Collection entries
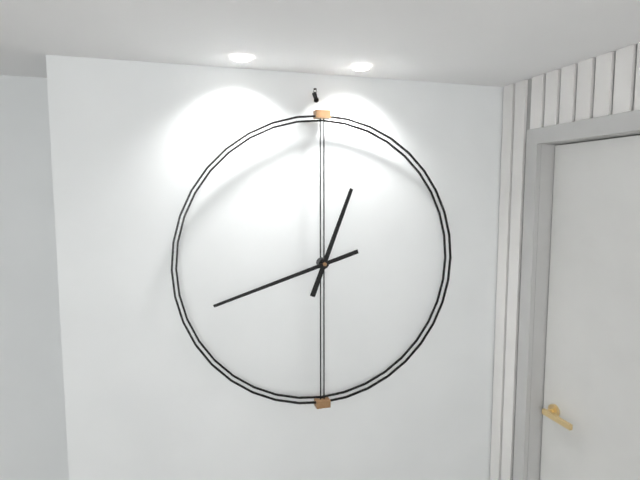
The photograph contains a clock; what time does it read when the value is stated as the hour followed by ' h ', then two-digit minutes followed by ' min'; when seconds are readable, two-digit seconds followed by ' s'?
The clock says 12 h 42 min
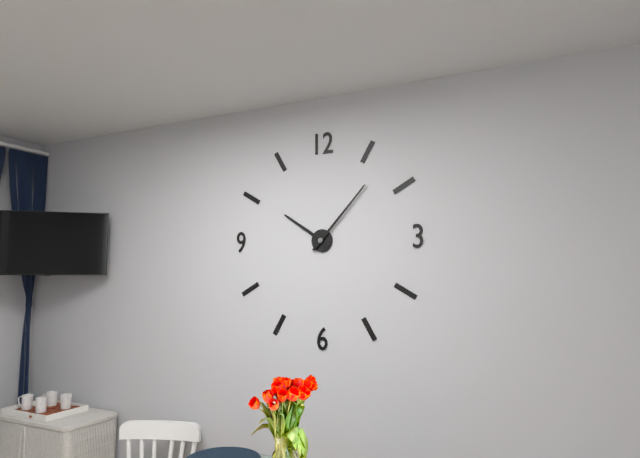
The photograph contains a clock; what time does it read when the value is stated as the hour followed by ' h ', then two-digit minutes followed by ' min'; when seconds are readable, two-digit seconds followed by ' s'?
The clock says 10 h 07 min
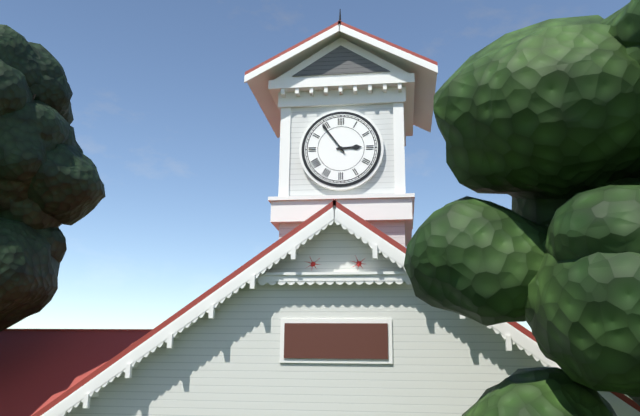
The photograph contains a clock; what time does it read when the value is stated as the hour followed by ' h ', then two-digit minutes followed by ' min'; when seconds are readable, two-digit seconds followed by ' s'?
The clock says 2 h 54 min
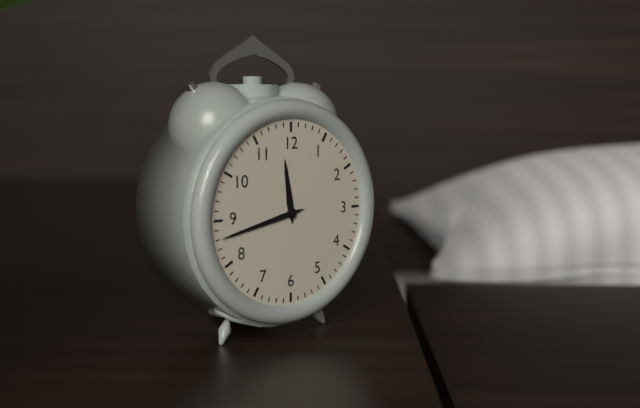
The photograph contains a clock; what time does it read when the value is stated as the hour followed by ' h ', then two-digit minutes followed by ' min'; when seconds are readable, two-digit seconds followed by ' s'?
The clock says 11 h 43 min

## [TASK REQUIREMENTS]
Please format the material above as a numbered list, from its start through the line containing "The clock says 2 h 54 min", both ends included. Skip blank lines and leave the pictures out.

## [REPLY TO THE TASK]
1. The photograph contains a clock; what time does it read when the value is stated as the hour followed by ' h ', then two-digit minutes followed by ' min'; when seconds are readable, two-digit seconds followed by ' s'?
2. The clock says 12 h 42 min
3. The photograph contains a clock; what time does it read when the value is stated as the hour followed by ' h ', then two-digit minutes followed by ' min'; when seconds are readable, two-digit seconds followed by ' s'?
4. The clock says 10 h 07 min
5. The photograph contains a clock; what time does it read when the value is stated as the hour followed by ' h ', then two-digit minutes followed by ' min'; when seconds are readable, two-digit seconds followed by ' s'?
6. The clock says 2 h 54 min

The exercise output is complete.